2.2. The Hello World Module

Many programming books begin with a "hello world" example as a way of showing the simplest possible program. This book deals in kernel modules rather than programs; so, for the impatient reader, the following code is a complete "hello world" module:

#include <linux/init.h>
#include <linux/module.h>
MODULE_LICENSE("Dual BSD/GPL");

static int hello_init(void)
{
    printk(KERN_ALERT "Hello, world\n");
    return 0;
}

static void hello_exit(void)
{
    printk(KERN_ALERT "Goodbye, cruel world\n");
}

module_init(hello_init);
module_exit(hello_exit);

This module defines two functions, one to be invoked when the module is loaded into the kernel (hello_init) and one for when the module is removed (hello_exit). The module_init and module_exit lines use special kernel macros to indicate the role of these two functions. Another special macro (MODULE_LICENSE) is used to tell the kernel that this module bears a free license; without such a declaration, the kernel complains when the module is loaded.

The printk function is defined in the Linux kernel and made available to modules; it behaves similarly to the standard C library function printf. The kernel needs its own printing function because it runs by itself, without the help of the C library. The module can call printk because, after insmod has loaded it, the module is linked to the kernel and can access the kernel's public symbols (functions and variables, as detailed in the next section). The string KERN_ALERT is the priority of the message.^[1] We've specified a high priority in this module, because a message with the default priority might not show up anywhere useful, depending on the kernel version you are running, the version of the klogd daemon, and your configuration. You can ignore this issue for now; we explain it in Chapter 4.

^[1] The priority is just a string, such as <1>, which is prepended to the printk format string. Note the lack of a comma after KERN_ALERT; adding a comma there is a common and annoying typo (which, fortunately, is caught by the compiler).

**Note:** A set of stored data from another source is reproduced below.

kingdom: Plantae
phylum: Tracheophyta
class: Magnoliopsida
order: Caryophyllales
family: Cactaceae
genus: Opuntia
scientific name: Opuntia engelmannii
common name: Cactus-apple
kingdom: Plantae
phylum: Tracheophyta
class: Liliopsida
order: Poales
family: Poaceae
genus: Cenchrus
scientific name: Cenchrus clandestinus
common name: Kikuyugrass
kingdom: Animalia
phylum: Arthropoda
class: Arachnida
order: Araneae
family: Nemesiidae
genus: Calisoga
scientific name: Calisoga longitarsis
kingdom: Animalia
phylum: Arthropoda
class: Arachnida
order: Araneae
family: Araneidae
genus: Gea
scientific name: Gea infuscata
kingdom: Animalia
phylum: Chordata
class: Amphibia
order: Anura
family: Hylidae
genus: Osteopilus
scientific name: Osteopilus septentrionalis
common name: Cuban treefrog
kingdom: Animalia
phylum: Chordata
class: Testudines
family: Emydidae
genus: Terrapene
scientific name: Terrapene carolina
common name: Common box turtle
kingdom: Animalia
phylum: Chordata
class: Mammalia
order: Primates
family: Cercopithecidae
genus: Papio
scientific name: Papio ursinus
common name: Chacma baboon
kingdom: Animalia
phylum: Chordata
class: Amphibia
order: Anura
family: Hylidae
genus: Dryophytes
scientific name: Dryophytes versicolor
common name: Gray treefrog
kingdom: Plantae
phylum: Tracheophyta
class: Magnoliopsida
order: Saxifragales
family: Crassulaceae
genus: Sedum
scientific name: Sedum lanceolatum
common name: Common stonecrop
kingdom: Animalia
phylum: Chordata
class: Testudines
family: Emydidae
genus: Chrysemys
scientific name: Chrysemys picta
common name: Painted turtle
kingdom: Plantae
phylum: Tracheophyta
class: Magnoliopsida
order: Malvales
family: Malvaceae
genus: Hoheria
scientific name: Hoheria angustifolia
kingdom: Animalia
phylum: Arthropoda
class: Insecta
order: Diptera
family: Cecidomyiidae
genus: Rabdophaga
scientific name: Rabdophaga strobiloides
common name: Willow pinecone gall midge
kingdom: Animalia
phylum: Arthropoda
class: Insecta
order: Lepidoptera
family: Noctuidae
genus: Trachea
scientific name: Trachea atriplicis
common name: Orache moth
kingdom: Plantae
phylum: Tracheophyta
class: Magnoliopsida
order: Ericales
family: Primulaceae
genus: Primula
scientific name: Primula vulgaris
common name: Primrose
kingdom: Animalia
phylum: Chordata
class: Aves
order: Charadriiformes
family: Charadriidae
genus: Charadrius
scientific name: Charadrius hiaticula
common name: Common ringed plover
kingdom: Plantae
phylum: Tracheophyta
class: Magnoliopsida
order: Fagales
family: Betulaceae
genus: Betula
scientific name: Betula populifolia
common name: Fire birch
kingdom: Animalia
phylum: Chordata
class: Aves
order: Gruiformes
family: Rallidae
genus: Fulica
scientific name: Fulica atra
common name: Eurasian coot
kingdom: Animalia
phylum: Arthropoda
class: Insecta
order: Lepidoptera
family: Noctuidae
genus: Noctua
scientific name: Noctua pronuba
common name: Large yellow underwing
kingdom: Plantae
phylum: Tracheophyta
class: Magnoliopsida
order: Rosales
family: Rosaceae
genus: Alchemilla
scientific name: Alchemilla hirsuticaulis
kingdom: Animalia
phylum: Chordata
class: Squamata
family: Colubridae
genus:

You can test the module with the insmod and rmmod utilities, as shown below. Note that only the superuser can load and unload a module.

% make
make[1]: Entering directory `/usr/src/linux-2.6.10'
  CC [M]  /home/ldd3/src/misc-modules/hello.o
  Building modules, stage 2.
  MODPOST
  CC      /home/ldd3/src/misc-modules/hello.mod.o
  LD [M]  /home/ldd3/src/misc-modules/hello.ko
make[1]: Leaving directory `/usr/src/linux-2.6.10'
% su
root# insmod ./hello.ko
Hello, world
root# rmmod hello
Goodbye cruel world
root#

Please note once again that, for the above sequence of commands to work, you must have a properly configured and built kernel tree in a place where the makefile is able to find it (/usr/src/linux-2.6.10 in the example shown). We get into the details of how modules are built in Section 2.4.

According to the mechanism your system uses to deliver the message lines, your output may be different. In particular, the previous screen dump was taken from a text console; if you are running insmod and rmmod from a terminal emulator running under the window system, you won't see anything on your screen. The message goes to one of the system log files, such as /var/log/messages (the name of the actual file varies between Linux distributions). The mechanism used to deliver kernel messages is described in Chapter 4.

As you can see, writing a module is not as difficult as you might expect—at least, as long as the module is not required to do anything worthwhile. The hard part is understanding your device and how to maximize performance. We go deeper into modularization throughout this chapter and leave device-specific issues for later chapters.